[Exercise directions]
Every record below should be printed again exactly, with its pictures removed.

# # # # # # #

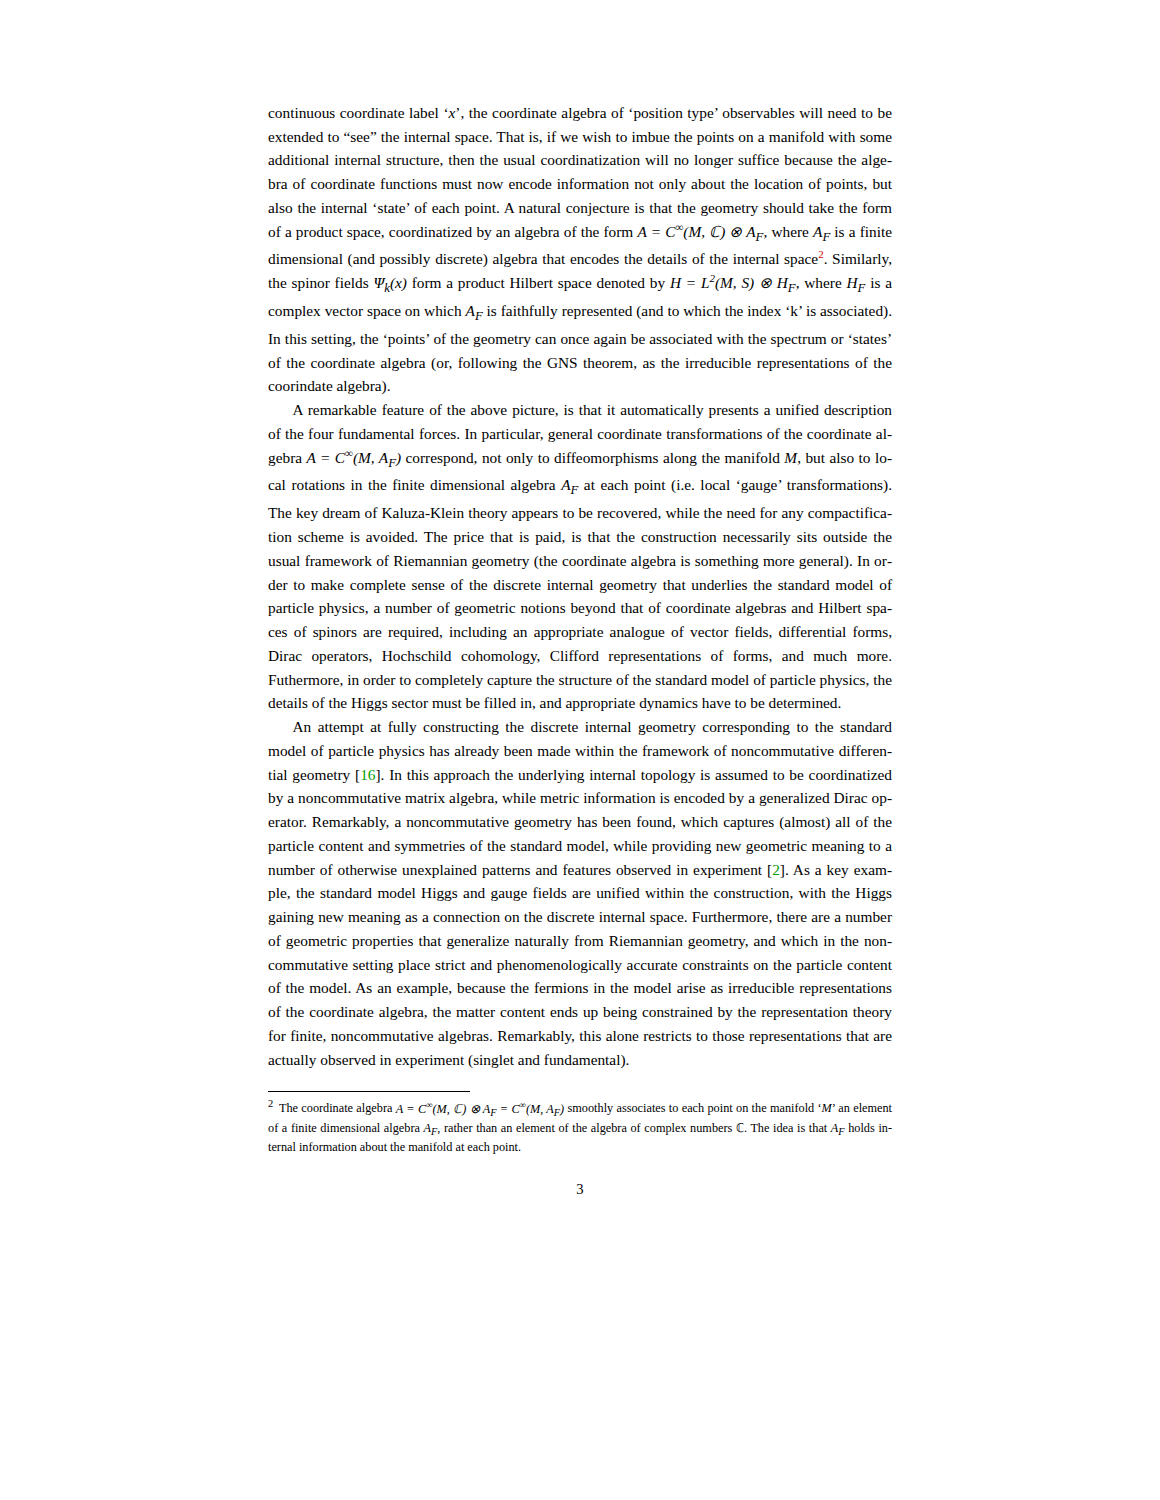continuous coordinate label ‘x’, the coordinate algebra of ‘position type’ observables will need to be extended to “see” the internal space. That is, if we wish to imbue the points on a manifold with some additional internal structure, then the usual coordinatization will no longer suffice because the algebra of coordinate functions must now encode information not only about the location of points, but also the internal ‘state’ of each point. A natural conjecture is that the geometry should take the form of a product space, coordinatized by an algebra of the form A = C∞(M, ℂ) ⊗ AF, where AF is a finite dimensional (and possibly discrete) algebra that encodes the details of the internal space2. Similarly, the spinor fields Ψk(x) form a product Hilbert space denoted by H = L2(M, S) ⊗ HF, where HF is a complex vector space on which AF is faithfully represented (and to which the index ‘k’ is associated). In this setting, the ‘points’ of the geometry can once again be associated with the spectrum or ‘states’ of the coordinate algebra (or, following the GNS theorem, as the irreducible representations of the coorindate algebra).
A remarkable feature of the above picture, is that it automatically presents a unified description of the four fundamental forces. In particular, general coordinate transformations of the coordinate algebra A = C∞(M, AF) correspond, not only to diffeomorphisms along the manifold M, but also to local rotations in the finite dimensional algebra AF at each point (i.e. local ‘gauge’ transformations). The key dream of Kaluza-Klein theory appears to be recovered, while the need for any compactification scheme is avoided. The price that is paid, is that the construction necessarily sits outside the usual framework of Riemannian geometry (the coordinate algebra is something more general). In order to make complete sense of the discrete internal geometry that underlies the standard model of particle physics, a number of geometric notions beyond that of coordinate algebras and Hilbert spaces of spinors are required, including an appropriate analogue of vector fields, differential forms, Dirac operators, Hochschild cohomology, Clifford representations of forms, and much more. Futhermore, in order to completely capture the structure of the standard model of particle physics, the details of the Higgs sector must be filled in, and appropriate dynamics have to be determined.
An attempt at fully constructing the discrete internal geometry corresponding to the standard model of particle physics has already been made within the framework of noncommutative differential geometry [16]. In this approach the underlying internal topology is assumed to be coordinatized by a noncommutative matrix algebra, while metric information is encoded by a generalized Dirac operator. Remarkably, a noncommutative geometry has been found, which captures (almost) all of the particle content and symmetries of the standard model, while providing new geometric meaning to a number of otherwise unexplained patterns and features observed in experiment [2]. As a key example, the standard model Higgs and gauge fields are unified within the construction, with the Higgs gaining new meaning as a connection on the discrete internal space. Furthermore, there are a number of geometric properties that generalize naturally from Riemannian geometry, and which in the noncommutative setting place strict and phenomenologically accurate constraints on the particle content of the model. As an example, because the fermions in the model arise as irreducible representations of the coordinate algebra, the matter content ends up being constrained by the representation theory for finite, noncommutative algebras. Remarkably, this alone restricts to those representations that are actually observed in experiment (singlet and fundamental).
2 The coordinate algebra A = C∞(M, ℂ) ⊗ AF = C∞(M, AF) smoothly associates to each point on the manifold ‘M’ an element of a finite dimensional algebra AF, rather than an element of the algebra of complex numbers ℂ. The idea is that AF holds internal information about the manifold at each point.
3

# # # # # # #

[Response]
continuous coordinate label ‘x’, the coordinate algebra of ‘position type’ observables will need to be extended to “see” the internal space. That is, if we wish to imbue the points on a manifold with some additional internal structure, then the usual coordinatization will no longer suffice because the algebra of coordinate functions must now encode information not only about the location of points, but also the internal ‘state’ of each point. A natural conjecture is that the geometry should take the form of a product space, coordinatized by an algebra of the form A = C∞(M, ℂ) ⊗ AF, where AF is a finite dimensional (and possibly discrete) algebra that encodes the details of the internal space2. Similarly, the spinor fields Ψk(x) form a product Hilbert space denoted by H = L2(M, S) ⊗ HF, where HF is a complex vector space on which AF is faithfully represented (and to which the index ‘k’ is associated). In this setting, the ‘points’ of the geometry can once again be associated with the spectrum or ‘states’ of the coordinate algebra (or, following the GNS theorem, as the irreducible representations of the coorindate algebra).
A remarkable feature of the above picture, is that it automatically presents a unified description of the four fundamental forces. In particular, general coordinate transformations of the coordinate algebra A = C∞(M, AF) correspond, not only to diffeomorphisms along the manifold M, but also to local rotations in the finite dimensional algebra AF at each point (i.e. local ‘gauge’ transformations). The key dream of Kaluza-Klein theory appears to be recovered, while the need for any compactification scheme is avoided. The price that is paid, is that the construction necessarily sits outside the usual framework of Riemannian geometry (the coordinate algebra is something more general). In order to make complete sense of the discrete internal geometry that underlies the standard model of particle physics, a number of geometric notions beyond that of coordinate algebras and Hilbert spaces of spinors are required, including an appropriate analogue of vector fields, differential forms, Dirac operators, Hochschild cohomology, Clifford representations of forms, and much more. Futhermore, in order to completely capture the structure of the standard model of particle physics, the details of the Higgs sector must be filled in, and appropriate dynamics have to be determined.
An attempt at fully constructing the discrete internal geometry corresponding to the standard model of particle physics has already been made within the framework of noncommutative differential geometry [16]. In this approach the underlying internal topology is assumed to be coordinatized by a noncommutative matrix algebra, while metric information is encoded by a generalized Dirac operator. Remarkably, a noncommutative geometry has been found, which captures (almost) all of the particle content and symmetries of the standard model, while providing new geometric meaning to a number of otherwise unexplained patterns and features observed in experiment [2]. As a key example, the standard model Higgs and gauge fields are unified within the construction, with the Higgs gaining new meaning as a connection on the discrete internal space. Furthermore, there are a number of geometric properties that generalize naturally from Riemannian geometry, and which in the noncommutative setting place strict and phenomenologically accurate constraints on the particle content of the model. As an example, because the fermions in the model arise as irreducible representations of the coordinate algebra, the matter content ends up being constrained by the representation theory for finite, noncommutative algebras. Remarkably, this alone restricts to those representations that are actually observed in experiment (singlet and fundamental).
2 The coordinate algebra A = C∞(M, ℂ) ⊗ AF = C∞(M, AF) smoothly associates to each point on the manifold ‘M’ an element of a finite dimensional algebra AF, rather than an element of the algebra of complex numbers ℂ. The idea is that AF holds internal information about the manifold at each point.
3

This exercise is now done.